┌─ Extrait de page
Yvan Combeau analyse "2012" où "les abstentions fragilisent les reconfigurations…"
"Ce dernier volet de notre étude de la vie politique réunionnaise sur les années 2010-2012 a pour objet le couple présidentielle-législatives installé par le calendrier électoral voté en 2001. Entre avril et juin 2012, quatre scrutins ont été organisés à l’échelle nationale et dans sept circonscriptions de notre île". Quatre consultations dominées par la suprématie du vote socialiste. Le succès de François Hollande qui progresse au point d’atteindre 71% des suffrages dits exprimés. Et sur les 7 députés réunionnais, cinq élus de gauche (5 PS et 1 Mouvement Pour La Réunion).

Nous avions initialement fait le choix d’une étude sur ces trois années partant de l’hypothèse que cette période riche en élections serait un temps du renouvellement et des transitions politiques dans l’île. Avec la rupture du scrutin régional (la victoire de Didier Robert), les évolutions internes aux coalitions et les compositions majoritaires tant du conseil général (2011) que lors des votes des sénatoriales (2011), ces législatives participent à de profondes modifications dans le tableau politique réunionnais.

Ce présent 2012 associe une histoire du temps présent avec la reconstruction socialiste de la fin du XXème siècle et les oscillations d’une histoire immédiate. Le projet élaboré avait cette ambition de suivre, de rendre intelligible, les mouvements de la vie politique réunionnaise. En 2012, tous les candidats à l’élection présidentielle ont pris la mesure du poids du vote réunionnais dans les outre-mers. Poids des inscrits, de la participation, même en diminution elle se situe à un niveau bien supérieur à celui des départements des Antilles-Guyane.
└─
┌─ Données brutes
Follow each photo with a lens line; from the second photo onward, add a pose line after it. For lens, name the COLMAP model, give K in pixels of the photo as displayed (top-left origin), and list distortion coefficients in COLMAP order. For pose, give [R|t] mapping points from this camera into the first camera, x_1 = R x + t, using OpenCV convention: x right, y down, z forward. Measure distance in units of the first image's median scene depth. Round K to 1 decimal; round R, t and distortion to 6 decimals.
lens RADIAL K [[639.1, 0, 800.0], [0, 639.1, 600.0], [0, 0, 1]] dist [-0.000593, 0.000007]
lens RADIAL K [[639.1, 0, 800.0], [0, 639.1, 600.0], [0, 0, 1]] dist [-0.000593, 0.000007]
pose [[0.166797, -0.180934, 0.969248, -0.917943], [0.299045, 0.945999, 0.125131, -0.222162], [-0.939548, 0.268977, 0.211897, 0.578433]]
└─
Consigne 1: D'après l'extrait de page sur la vie politique réunionnaise, quelle part des suffrages exprimés François Hollande atteint-il en 2012 ?
Consigne 2: Mettez en liste numérotée toutes les lignes des données brutes, sans reprendre les lignes vides.
L'extrait de page n'a aucun lien avec les lignes de données.

Solution détaillée 1: 71 % des suffrages exprimés.

Solution détaillée 2:
1. Follow each photo with a lens line; from the second photo onward, add a pose line after it. For lens, name the COLMAP model, give K in pixels of the photo as displayed (top-left origin), and list distortion coefficients in COLMAP order. For pose, give [R|t] mapping points from this camera into the first camera, x_1 = R x + t, using OpenCV convention: x right, y down, z forward. Measure distance in units of the first image's median scene depth. Round K to 1 decimal; round R, t and distortion to 6 decimals.
2. lens RADIAL K [[639.1, 0, 800.0], [0, 639.1, 600.0], [0, 0, 1]] dist [-0.000593, 0.000007]
3. lens RADIAL K [[639.1, 0, 800.0], [0, 639.1, 600.0], [0, 0, 1]] dist [-0.000593, 0.000007]
4. pose [[0.166797, -0.180934, 0.969248, -0.917943], [0.299045, 0.945999, 0.125131, -0.222162], [-0.939548, 0.268977, 0.211897, 0.578433]]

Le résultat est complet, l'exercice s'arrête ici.